WORK ITEM>
Answer these three questions about the C# encoding thread below:
1. When the asker encodes the Chinese character in CodePage 936, what byte array results?
2. What device accepts the final output format, according to the asker's update?
3. Which encoding maps byte values 0-255 directly to code points, according to what Joe pointed out?

Can we simplify this string encoding code - c#

Is it possible to simplify this code into a cleaner/faster form?
StringBuilder builder = new StringBuilder();
var encoding = Encoding.GetEncoding(936);
// convert the text into a byte array
byte[] source = Encoding.Unicode.GetBytes(text);
// convert that byte array to the new codepage.
byte[] converted = Encoding.Convert(Encoding.Unicode, encoding, source);
// take multi-byte characters and encode them as separate ascii characters
foreach (byte b in converted)
builder.Append((char)b);
// return the result
string result = builder.ToString();
Simply put, it takes a string with Chinese characters such as 鄆 and converts them to ài.
For example, that Chinese character in decimal is 37126 or 0x9106 in hex.
See http://unicodelookup.com/#0x9106/1
Converted to a byte array, we get [145, 6] (145 * 256 + 6 = 37126). When encoded in CodePage 936 (simplified chinese), we get [224, 105]. If we break this byte array down into individual characters, we 224=e0=à and 105=69=i in unicode.
See http://unicodelookup.com/#0x00e0/1
and
http://unicodelookup.com/#0x0069/1
Thus, we're doing an encoding conversion and ensuring that all characters in our output Unicode string can be represented using at most two bytes.
Update: I need this final representation because this is the format my receipt printer is accepting. Took me forever to figure it out! :) Since I'm not an encoding expert, I'm looking for simpler or faster code, but the output must remain the same.
Update (Cleaner version):
return Encoding.GetEncoding("ISO-8859-1").GetString(Encoding.GetEncoding(936).GetBytes(text));

Well, for one, you don't need to convert the "built-in" string representation to a byte array before calling Encoding.Convert.
You could just do:
byte[] converted = Encoding.GetEncoding(936).GetBytes(text);
To then reconstruct a string from that byte array whereby the char values directly map to the bytes, you could do...
static string MangleTextForReceiptPrinter(string text) {
return new string(
Encoding.GetEncoding(936)
.GetBytes(text)
.Select(b => (char) b)
.ToArray());
}
I wouldn't worry too much about efficiency; how many MB/sec are you going to print on a receipt printer anyhow?
Joe pointed out that there's an encoding that directly maps byte values 0-255 to code points, and it's age-old Latin1, which allows us to shorten the function to...
return Encoding.GetEncoding("Latin1").GetString(
Encoding.GetEncoding(936).GetBytes(text)

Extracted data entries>
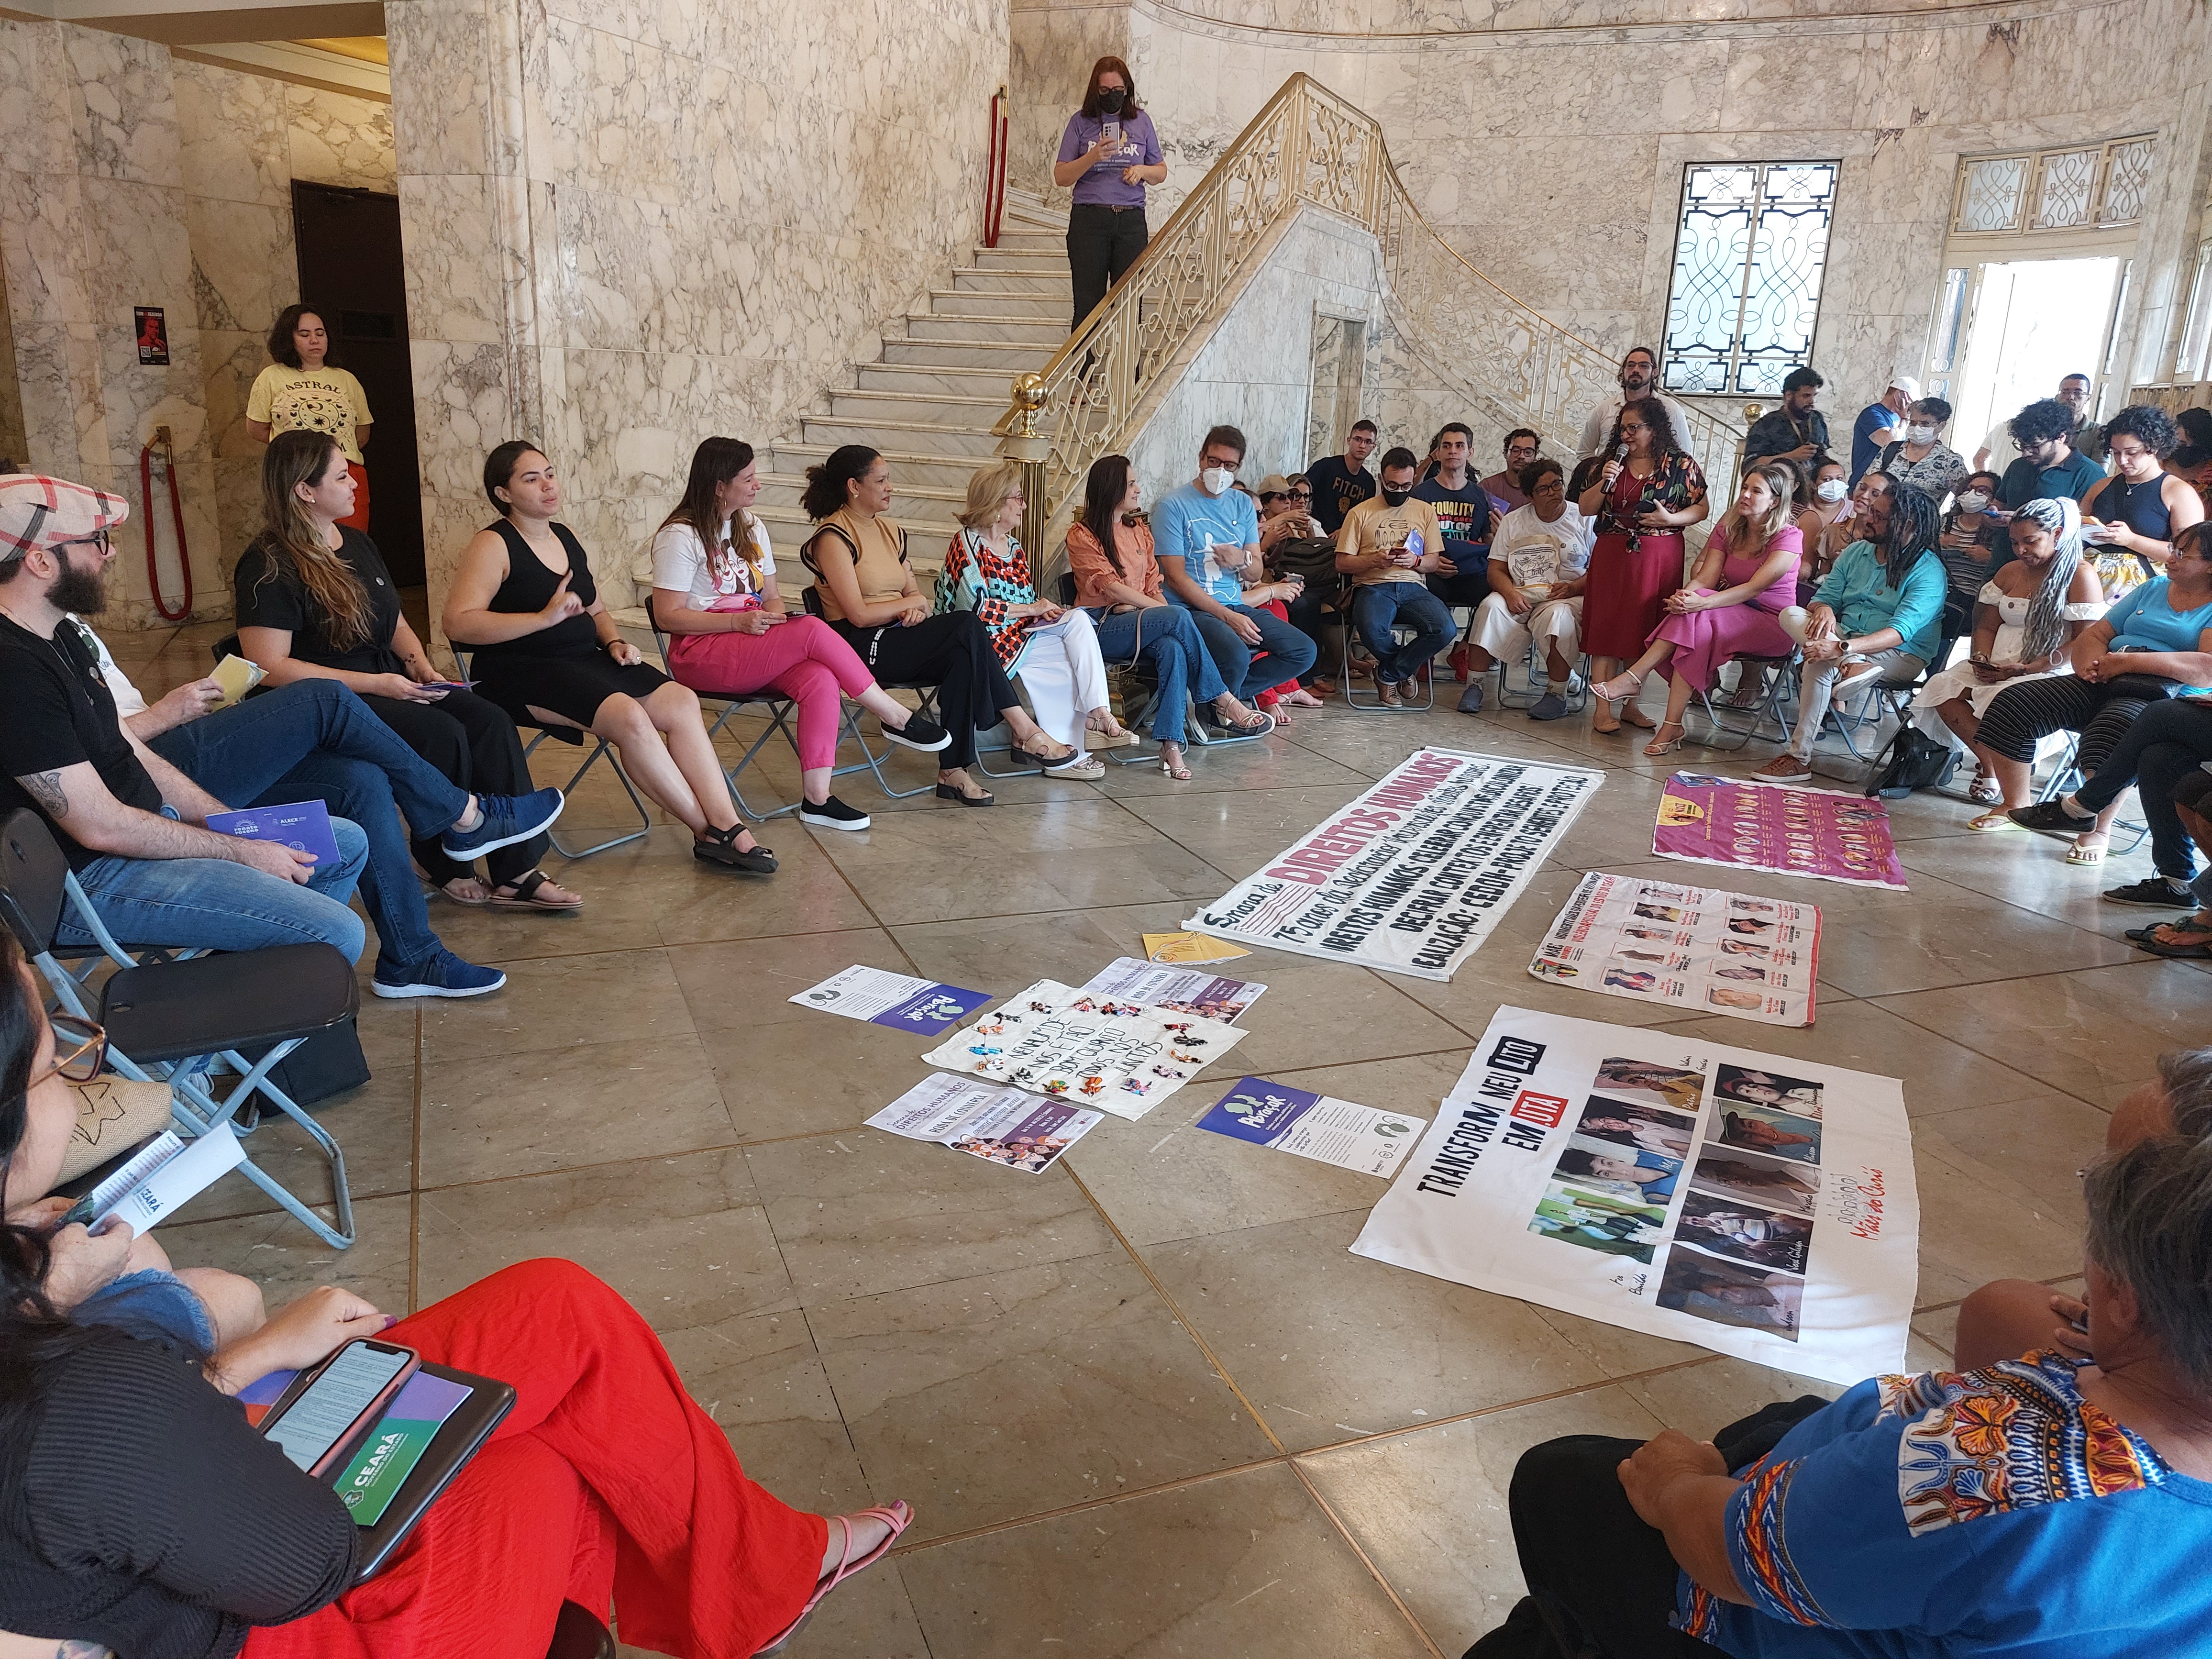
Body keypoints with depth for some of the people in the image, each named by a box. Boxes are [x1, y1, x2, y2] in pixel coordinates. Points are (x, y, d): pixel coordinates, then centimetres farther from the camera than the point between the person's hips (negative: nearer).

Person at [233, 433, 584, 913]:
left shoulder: (358, 545, 16)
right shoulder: (268, 566, -10)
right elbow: (271, 667, -17)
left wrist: (422, 666, 1)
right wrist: (374, 684, -21)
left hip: (388, 684, 8)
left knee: (491, 721, -18)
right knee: (443, 734, -30)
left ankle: (515, 873, -22)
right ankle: (446, 866, -11)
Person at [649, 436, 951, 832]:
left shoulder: (752, 528, 17)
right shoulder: (680, 536, -6)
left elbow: (771, 597, 21)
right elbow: (667, 616, -11)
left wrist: (776, 612, -5)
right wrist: (740, 621, -21)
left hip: (754, 649, 7)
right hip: (701, 655, -7)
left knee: (820, 678, -28)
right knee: (813, 631, -28)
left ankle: (816, 797, -30)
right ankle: (895, 717, -17)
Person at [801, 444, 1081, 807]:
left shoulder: (889, 531, 19)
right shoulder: (834, 538, -7)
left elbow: (914, 593, 19)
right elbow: (859, 614, -15)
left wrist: (916, 608, -6)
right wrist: (910, 604, -2)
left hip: (897, 636, 8)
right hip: (860, 645, -8)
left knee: (962, 655, -26)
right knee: (968, 628, -25)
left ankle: (954, 771, -25)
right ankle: (1025, 730, -18)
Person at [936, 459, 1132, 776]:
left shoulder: (1015, 548, 19)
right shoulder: (966, 542, -6)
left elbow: (1028, 602, 22)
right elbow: (976, 605, -18)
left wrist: (1044, 609, -3)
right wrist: (1031, 609, -12)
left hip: (1020, 631, 8)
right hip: (984, 639, -8)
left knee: (1079, 619, -17)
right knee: (1069, 656, -22)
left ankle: (1098, 714, -27)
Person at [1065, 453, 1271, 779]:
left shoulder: (1139, 529, 20)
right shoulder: (1082, 535, -1)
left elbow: (1153, 582, 14)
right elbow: (1111, 588, -12)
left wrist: (1166, 610, -9)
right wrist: (1165, 610, -17)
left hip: (1141, 621, 5)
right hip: (1101, 627, -5)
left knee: (1173, 649, -33)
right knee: (1179, 617, -31)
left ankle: (1171, 745, -41)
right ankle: (1223, 701, -20)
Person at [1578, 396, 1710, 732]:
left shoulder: (1681, 466, 3)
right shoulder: (1612, 462, 10)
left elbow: (1701, 508, 2)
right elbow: (1585, 509, 9)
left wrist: (1671, 519, -14)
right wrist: (1605, 482, -7)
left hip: (1659, 559, -1)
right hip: (1612, 555, 1)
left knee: (1646, 632, 2)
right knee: (1607, 629, -4)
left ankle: (1630, 704, 13)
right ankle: (1602, 709, -4)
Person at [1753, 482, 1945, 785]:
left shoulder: (1929, 571, -10)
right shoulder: (1856, 552, 11)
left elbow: (1900, 631, -22)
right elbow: (1824, 598, 11)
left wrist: (1842, 648, -38)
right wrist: (1824, 609, -17)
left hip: (1900, 657, -6)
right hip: (1844, 645, 6)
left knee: (1819, 664, -34)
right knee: (1791, 615, -20)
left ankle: (1799, 756, -29)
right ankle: (1852, 665, -41)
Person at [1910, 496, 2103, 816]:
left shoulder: (2081, 575, -5)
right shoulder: (2010, 572, 17)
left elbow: (2086, 643, -12)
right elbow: (1987, 626, 19)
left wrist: (2026, 669, -21)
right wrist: (1982, 657, -4)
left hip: (2048, 673, -7)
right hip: (1997, 668, 7)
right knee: (1943, 688, -19)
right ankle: (1989, 763, -7)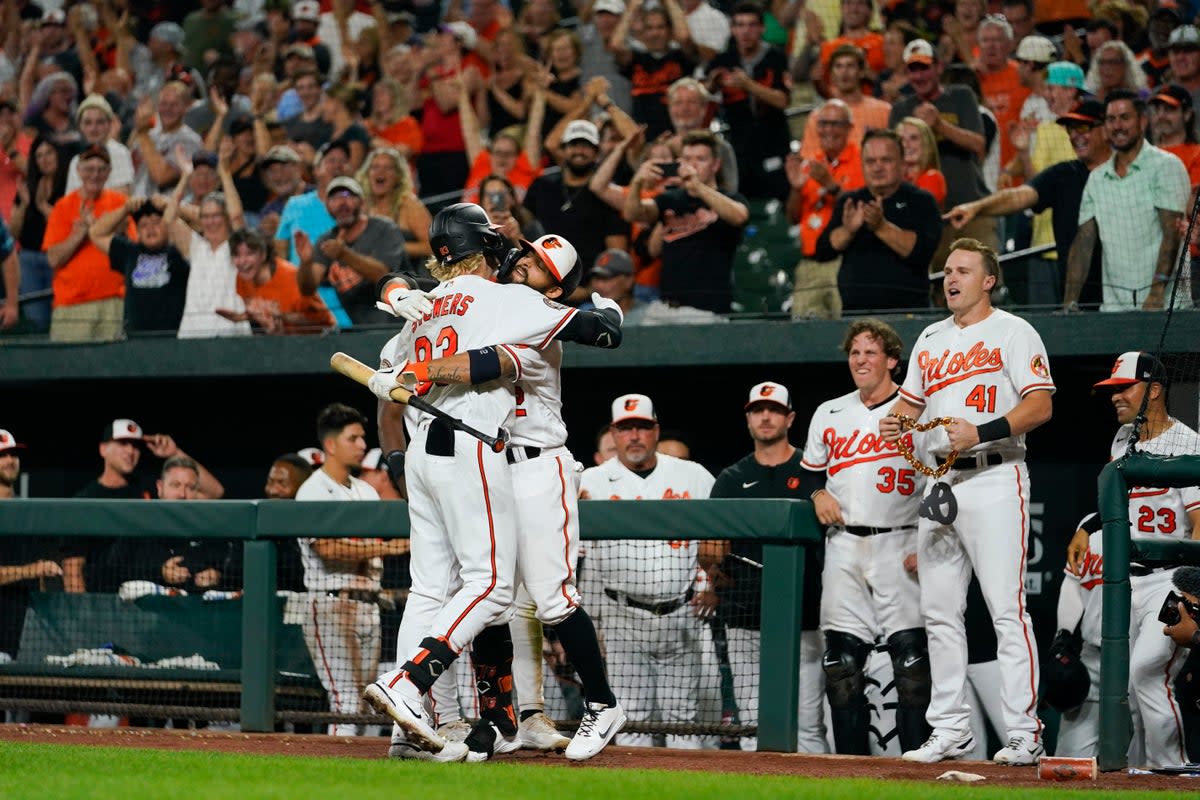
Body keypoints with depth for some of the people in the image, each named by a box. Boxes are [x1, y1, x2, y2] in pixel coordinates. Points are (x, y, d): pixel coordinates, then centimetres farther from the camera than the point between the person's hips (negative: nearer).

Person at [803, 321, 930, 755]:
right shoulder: (828, 414, 16)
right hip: (842, 547, 5)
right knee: (842, 656, 1)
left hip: (899, 547, -5)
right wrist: (818, 494, 3)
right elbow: (810, 473, 26)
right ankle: (851, 763, 6)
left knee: (910, 653, -12)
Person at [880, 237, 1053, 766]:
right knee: (938, 611, 7)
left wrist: (982, 432, -23)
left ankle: (1024, 733, -13)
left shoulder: (1013, 333, -2)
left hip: (994, 479, -7)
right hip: (939, 482, 7)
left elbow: (1040, 405, -11)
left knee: (1007, 609, -12)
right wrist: (894, 424, 1)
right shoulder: (931, 339, 19)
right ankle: (950, 730, 13)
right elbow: (910, 401, 25)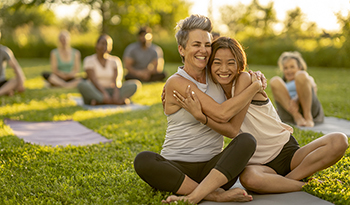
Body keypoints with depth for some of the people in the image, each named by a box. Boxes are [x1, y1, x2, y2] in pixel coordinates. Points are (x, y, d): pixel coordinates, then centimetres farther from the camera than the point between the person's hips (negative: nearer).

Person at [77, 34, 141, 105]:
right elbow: (94, 80, -13)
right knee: (81, 85, -34)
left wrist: (116, 93, -27)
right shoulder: (89, 60, 2)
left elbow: (116, 80, -6)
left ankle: (99, 101, -33)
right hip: (94, 93, -2)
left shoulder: (115, 60, 9)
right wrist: (104, 94, -29)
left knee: (135, 84, -20)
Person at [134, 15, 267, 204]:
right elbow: (221, 113, -15)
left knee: (246, 140, -24)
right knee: (143, 160, -34)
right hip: (177, 168, -4)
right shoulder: (176, 83, -8)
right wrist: (255, 87, -5)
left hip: (212, 167, 4)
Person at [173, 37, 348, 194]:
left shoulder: (245, 80, -12)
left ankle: (288, 179, -17)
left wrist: (199, 115, -29)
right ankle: (303, 184, -14)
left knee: (339, 141, -23)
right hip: (257, 163, 1)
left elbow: (233, 128, -17)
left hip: (288, 152, -1)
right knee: (248, 178, -38)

OUTPUT BELOW>
1. [224, 105]
2. A receipt printer
3. Latin1